In più, la regione ha una notevole importanza economica ed energetica grazie a due oleodotti che trasportano petrolio e gas dall’Azerbaigian attraverso il Caucaso, passando a soli 60 chilometri dal Nagorno-Karabakh.
Le reazioni mondiali e l’impegno per il cessate il fuoco
Al riaprirsi del conflitto moltissime nazioni e istituzioni, al di fuori della Russia hanno espresso preoccupazione e tentato di arrivare ad una soluzione non violenta.
Il segretario di Stato americano Anthony Blinken ha avuto colloqui separati con entrambe le parti per porre fine ad “un’operazione vergognosa dell’Azerbaigian”.
Macron ha avuto una conversazione telefonica con il primo ministro armeno Nicol Pashinian, denunciando l’azione militare. In risposta a ciò Baku ha dichiarato la politica francese “islamofoba e anti-azera”.
Al contrario la Turchia, da sempre vicina all’Azerbaigian ha lanciato un appello per un cessate il fuoco, giudicando comunque necessaria l’operazione azera.

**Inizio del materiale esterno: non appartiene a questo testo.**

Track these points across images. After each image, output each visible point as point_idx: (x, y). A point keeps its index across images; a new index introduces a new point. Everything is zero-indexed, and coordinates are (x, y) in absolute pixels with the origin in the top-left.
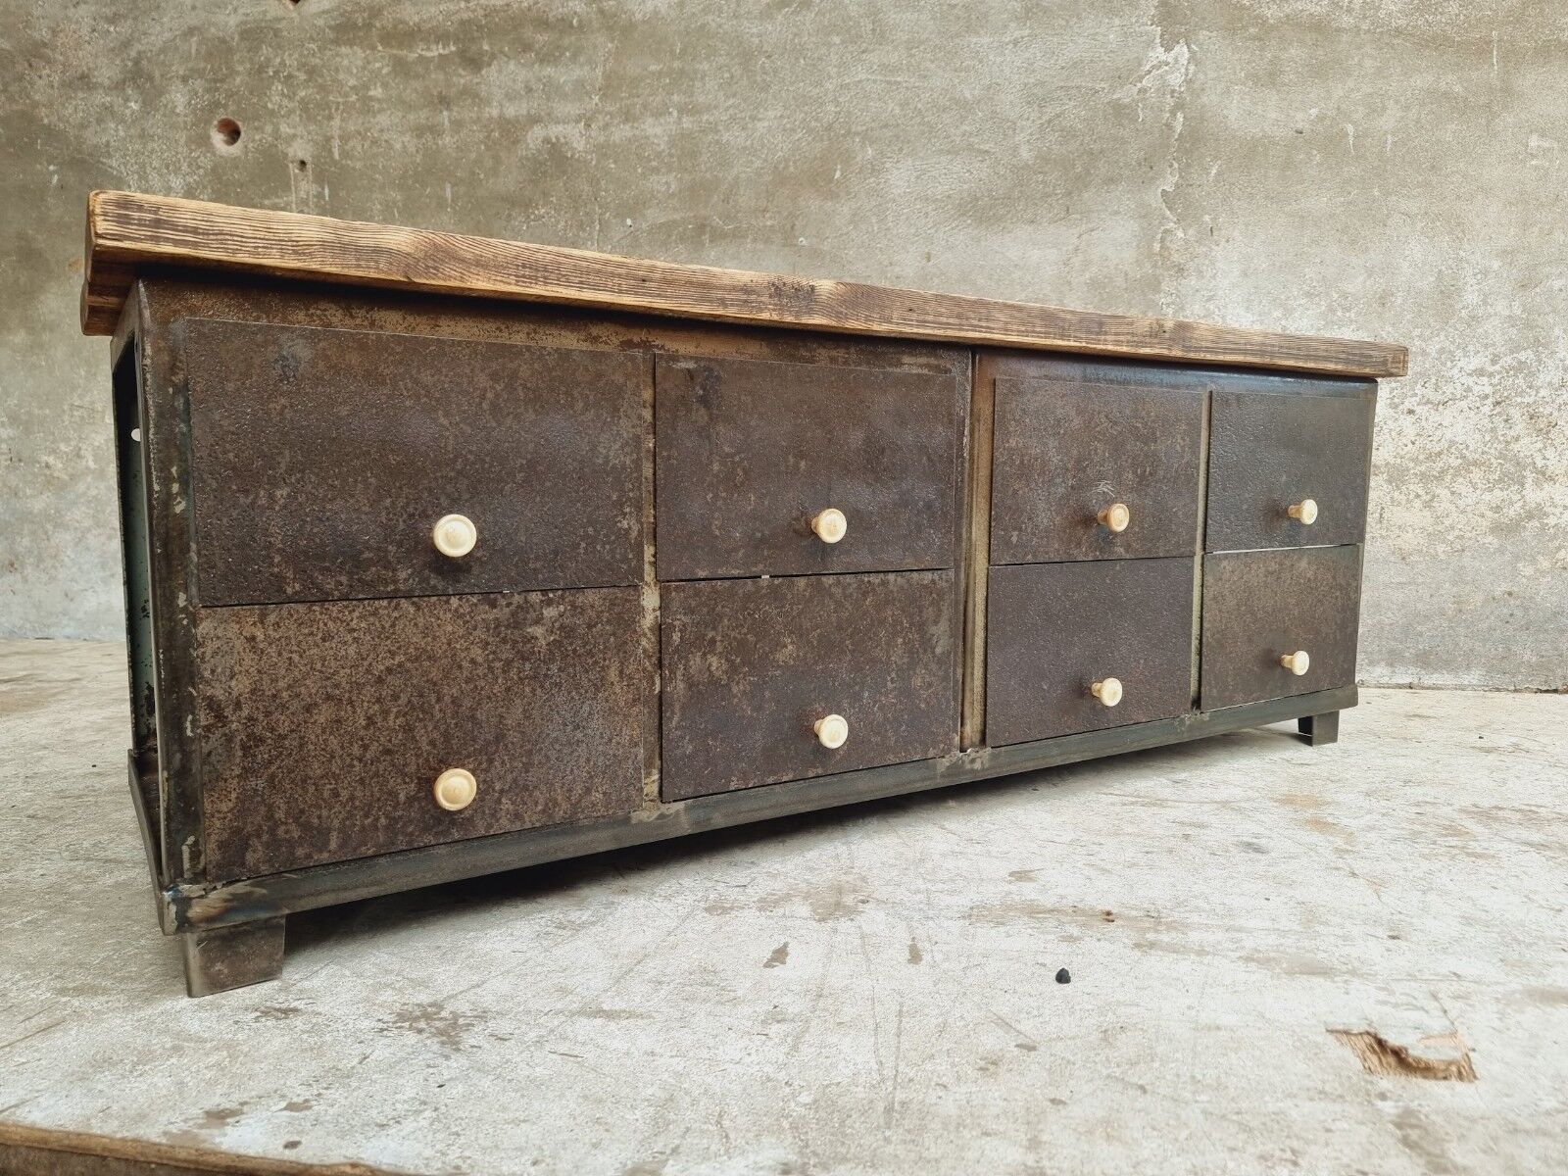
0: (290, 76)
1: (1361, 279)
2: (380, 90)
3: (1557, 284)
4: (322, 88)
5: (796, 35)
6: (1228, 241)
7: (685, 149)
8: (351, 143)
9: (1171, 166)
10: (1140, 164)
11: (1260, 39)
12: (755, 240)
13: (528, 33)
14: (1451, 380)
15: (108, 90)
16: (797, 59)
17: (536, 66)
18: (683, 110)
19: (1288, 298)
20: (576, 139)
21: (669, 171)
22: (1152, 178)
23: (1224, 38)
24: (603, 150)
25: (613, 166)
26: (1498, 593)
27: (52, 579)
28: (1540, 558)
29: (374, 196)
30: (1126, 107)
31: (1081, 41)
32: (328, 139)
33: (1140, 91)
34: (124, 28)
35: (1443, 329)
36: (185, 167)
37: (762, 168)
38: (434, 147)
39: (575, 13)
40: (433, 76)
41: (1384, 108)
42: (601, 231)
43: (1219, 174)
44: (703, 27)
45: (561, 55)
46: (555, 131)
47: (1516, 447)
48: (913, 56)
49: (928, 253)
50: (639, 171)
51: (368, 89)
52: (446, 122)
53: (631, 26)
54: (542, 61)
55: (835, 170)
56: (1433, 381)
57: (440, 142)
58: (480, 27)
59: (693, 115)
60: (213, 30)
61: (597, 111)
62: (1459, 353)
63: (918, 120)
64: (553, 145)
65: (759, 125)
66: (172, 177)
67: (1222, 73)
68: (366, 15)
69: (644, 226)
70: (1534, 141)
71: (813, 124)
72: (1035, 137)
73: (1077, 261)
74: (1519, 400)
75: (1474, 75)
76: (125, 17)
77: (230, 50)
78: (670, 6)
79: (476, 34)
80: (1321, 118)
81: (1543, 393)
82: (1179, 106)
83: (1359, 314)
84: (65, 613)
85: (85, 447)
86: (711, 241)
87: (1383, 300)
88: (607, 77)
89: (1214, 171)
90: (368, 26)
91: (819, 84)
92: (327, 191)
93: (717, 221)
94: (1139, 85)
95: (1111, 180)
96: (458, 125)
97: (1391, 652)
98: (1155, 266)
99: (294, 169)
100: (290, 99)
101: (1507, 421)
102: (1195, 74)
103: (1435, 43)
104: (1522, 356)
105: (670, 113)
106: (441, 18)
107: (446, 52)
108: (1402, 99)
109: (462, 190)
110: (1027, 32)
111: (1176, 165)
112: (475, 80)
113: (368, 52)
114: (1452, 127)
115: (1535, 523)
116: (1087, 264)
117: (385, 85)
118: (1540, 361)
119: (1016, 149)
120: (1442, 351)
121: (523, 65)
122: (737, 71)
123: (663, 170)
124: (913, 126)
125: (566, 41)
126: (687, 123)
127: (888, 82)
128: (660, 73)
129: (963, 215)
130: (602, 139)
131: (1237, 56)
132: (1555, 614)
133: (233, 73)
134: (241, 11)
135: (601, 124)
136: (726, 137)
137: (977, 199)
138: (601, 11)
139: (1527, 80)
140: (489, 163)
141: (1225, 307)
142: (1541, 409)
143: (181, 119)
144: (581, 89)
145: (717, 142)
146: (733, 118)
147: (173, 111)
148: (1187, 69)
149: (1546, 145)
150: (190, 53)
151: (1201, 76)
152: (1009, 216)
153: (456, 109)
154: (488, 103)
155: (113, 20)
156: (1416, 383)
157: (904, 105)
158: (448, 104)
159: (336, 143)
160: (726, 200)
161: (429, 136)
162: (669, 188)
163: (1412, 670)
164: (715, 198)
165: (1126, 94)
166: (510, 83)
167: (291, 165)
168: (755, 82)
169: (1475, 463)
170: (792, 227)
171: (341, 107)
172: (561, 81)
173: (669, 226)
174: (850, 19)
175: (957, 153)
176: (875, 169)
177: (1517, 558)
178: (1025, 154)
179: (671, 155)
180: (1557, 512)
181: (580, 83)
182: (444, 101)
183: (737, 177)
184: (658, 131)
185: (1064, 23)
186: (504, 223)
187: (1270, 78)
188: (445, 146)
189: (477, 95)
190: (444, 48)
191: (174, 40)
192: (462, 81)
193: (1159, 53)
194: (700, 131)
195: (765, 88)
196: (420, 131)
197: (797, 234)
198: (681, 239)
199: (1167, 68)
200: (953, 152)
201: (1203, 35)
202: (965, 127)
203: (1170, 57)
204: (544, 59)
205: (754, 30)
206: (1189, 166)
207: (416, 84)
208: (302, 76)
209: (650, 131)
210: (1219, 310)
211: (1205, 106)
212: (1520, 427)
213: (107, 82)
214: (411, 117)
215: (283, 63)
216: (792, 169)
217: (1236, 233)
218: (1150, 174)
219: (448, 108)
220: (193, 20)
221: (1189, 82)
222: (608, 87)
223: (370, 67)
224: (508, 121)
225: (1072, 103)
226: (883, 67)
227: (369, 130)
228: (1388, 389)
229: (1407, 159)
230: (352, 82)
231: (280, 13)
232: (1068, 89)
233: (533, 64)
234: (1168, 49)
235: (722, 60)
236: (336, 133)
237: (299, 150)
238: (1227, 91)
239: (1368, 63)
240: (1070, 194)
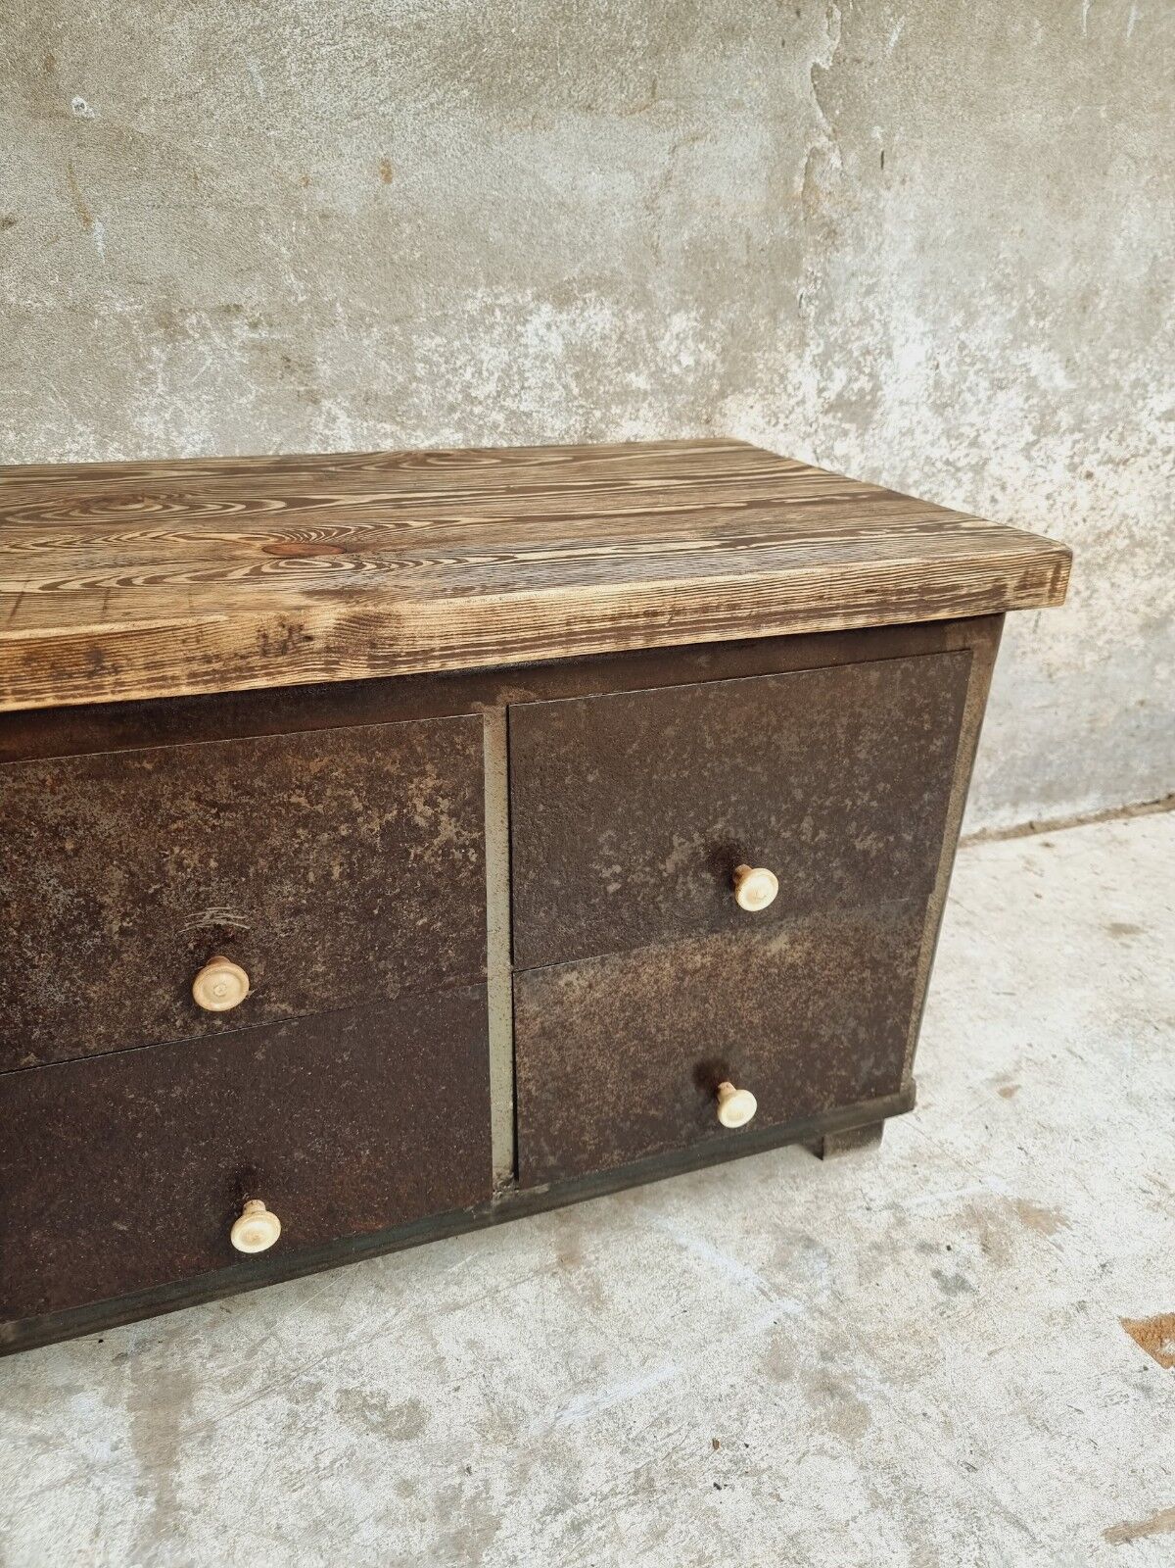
1: (1065, 264)
6: (903, 182)
9: (829, 15)
14: (1136, 428)
19: (972, 295)
22: (800, 36)
35: (1142, 350)
43: (902, 44)
49: (385, 163)
56: (1120, 429)
62: (1152, 387)
73: (667, 202)
83: (1054, 322)
87: (1085, 301)
89: (894, 38)
95: (731, 31)
97: (1019, 790)
98: (793, 223)
111: (837, 14)
116: (685, 209)
120: (1136, 384)
129: (453, 76)
137: (479, 40)
141: (890, 307)
152: (543, 89)
156: (1101, 432)
163: (1035, 805)
169: (1141, 544)
170: (49, 64)
177: (1157, 660)
197: (64, 84)
206: (857, 17)
210: (881, 313)
217: (917, 168)
218: (796, 28)
228: (1070, 444)
240: (658, 52)
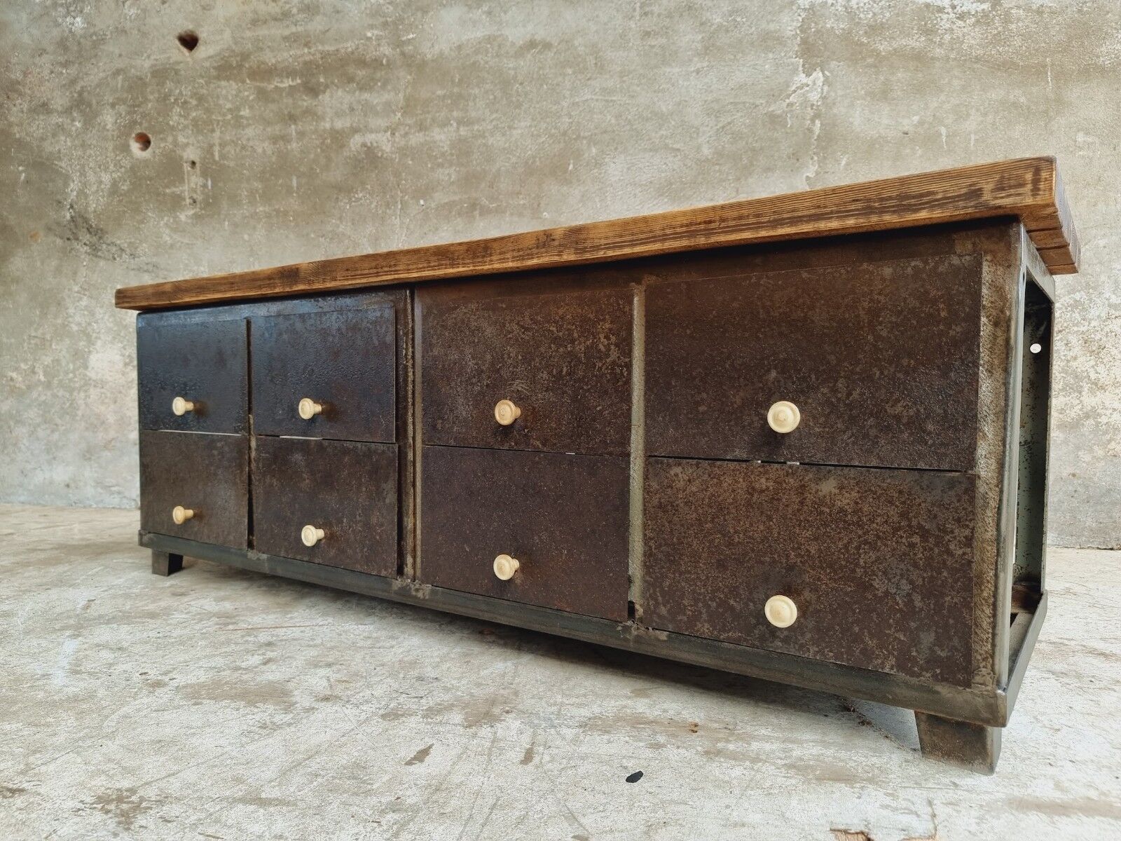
0: (185, 102)
2: (248, 111)
3: (1102, 243)
4: (208, 111)
5: (540, 68)
7: (462, 150)
8: (227, 149)
9: (812, 159)
10: (789, 158)
11: (876, 67)
12: (512, 214)
13: (351, 69)
15: (60, 114)
16: (542, 85)
17: (357, 93)
18: (460, 122)
20: (385, 143)
21: (451, 165)
22: (799, 167)
23: (849, 67)
24: (404, 151)
25: (410, 162)
26: (1065, 474)
27: (13, 460)
28: (1096, 448)
29: (242, 186)
30: (778, 116)
31: (745, 69)
32: (211, 146)
33: (788, 105)
34: (73, 71)
36: (112, 167)
37: (516, 163)
38: (285, 151)
39: (385, 55)
40: (285, 101)
41: (968, 115)
42: (402, 209)
43: (847, 164)
44: (474, 63)
45: (376, 84)
46: (370, 138)
47: (1074, 364)
48: (624, 82)
50: (429, 166)
51: (239, 111)
52: (294, 133)
53: (424, 63)
54: (361, 89)
55: (569, 164)
57: (289, 147)
58: (318, 66)
59: (467, 126)
60: (133, 70)
61: (399, 124)
63: (628, 127)
64: (369, 148)
65: (515, 132)
66: (103, 174)
67: (848, 91)
68: (238, 59)
69: (433, 205)
70: (1081, 138)
71: (553, 131)
72: (713, 139)
74: (1076, 329)
75: (1034, 90)
76: (73, 63)
77: (145, 85)
78: (451, 50)
79: (315, 71)
80: (921, 123)
81: (1093, 323)
82: (817, 116)
84: (21, 485)
85: (37, 366)
86: (480, 215)
88: (407, 99)
89: (843, 163)
90: (240, 66)
91: (557, 103)
92: (209, 183)
93: (485, 201)
94: (787, 101)
95: (768, 169)
96: (301, 134)
99: (187, 167)
100: (186, 117)
101: (1067, 344)
102: (828, 92)
103: (1005, 66)
104: (1077, 296)
105: (451, 125)
106: (290, 60)
107: (294, 84)
108: (982, 108)
109: (304, 181)
110: (706, 64)
111: (816, 158)
112: (314, 104)
113: (240, 84)
114: (1019, 128)
115: (1091, 421)
117: (251, 108)
118: (1090, 300)
119: (699, 148)
121: (348, 92)
122: (498, 94)
123: (446, 165)
124: (625, 131)
125: (378, 75)
126: (463, 131)
127: (607, 101)
128: (444, 96)
129: (661, 195)
130: (403, 143)
131: (859, 79)
132: (1109, 491)
133: (146, 100)
134: (152, 57)
135: (402, 132)
136: (491, 141)
137: (671, 184)
138: (403, 54)
139: (1074, 93)
140: (323, 161)
142: (1093, 336)
143: (110, 134)
144: (388, 108)
145: (485, 145)
146: (496, 127)
147: (104, 128)
148: (822, 89)
149: (1090, 140)
150: (117, 86)
151: (833, 94)
152: (695, 196)
153: (300, 123)
154: (322, 118)
155: (66, 65)
157: (618, 116)
158: (295, 121)
159: (217, 149)
160: (491, 186)
161: (281, 143)
162: (450, 177)
164: (483, 185)
165: (778, 107)
166: (339, 105)
167: (185, 165)
168: (512, 101)
170: (538, 205)
171: (221, 123)
172: (375, 103)
173: (451, 205)
174: (579, 56)
175: (656, 151)
176: (598, 164)
177: (1078, 448)
178: (706, 151)
179: (452, 155)
180: (1108, 412)
181: (388, 104)
182: (292, 118)
183: (499, 170)
184: (443, 137)
185: (732, 57)
186: (334, 204)
187: (884, 94)
188: (292, 150)
189: (315, 114)
190: (293, 81)
191: (106, 78)
192: (305, 104)
193: (802, 78)
194: (473, 137)
195: (519, 106)
196: (274, 140)
198: (459, 214)
199: (808, 88)
200: (654, 150)
201: (833, 64)
202: (662, 132)
203: (809, 81)
204: (362, 88)
205: (511, 65)
206: (825, 158)
207: (273, 106)
208: (194, 102)
209: (437, 138)
211: (835, 115)
212: (1077, 350)
213: (60, 109)
214: (269, 129)
215: (181, 93)
216: (538, 163)
218: (797, 165)
219: (295, 124)
220: (119, 64)
221: (824, 98)
222: (407, 106)
223: (241, 95)
224: (337, 132)
225: (739, 114)
226: (604, 90)
227: (240, 139)
229: (986, 152)
230: (229, 106)
231: (180, 58)
232: (735, 104)
233: (355, 91)
234: (808, 75)
235: (487, 87)
236: (217, 142)
237: (191, 154)
238: (852, 105)
239: (956, 82)
240: (739, 179)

Intanto nella capitale armena centinaia di manifestanti si sono riuniti dinanzi al palazzo del governo chiedendo a gran voce le dimissioni del premier, accusato di non aver difeso la popolazione armena del Nagorno-Karabakh.
La reazione italiana
Nella giornata di martedì 19 settembre, il vicepremier e ministro degli Esteri italiano, Antonio Tajani, ha incontrato a a New York, in incontri separati, i ministri degli Esteri dell’Azerbaigian, Jeyhun Bayramov, e dell’Armenia, Ararat Mirzoyan. «Ho invitato l’Azerbaigian a cessare immediatamente l’azione militare. È necessario ritornare a un dialogo costruttivo per trovare una soluzione diplomatica in Nagorno Karabakh. Ho offerto la mediazione di Roma e anche proposto di valutare il modello di successo dell’Alto Adige». «L’Azerbaigian», ha aggiunto Tajani, «è un partner anche in campo migratorio, con il quale vogliamo intensificare la collaborazione nella lotta contro i trafficanti di esseri umani».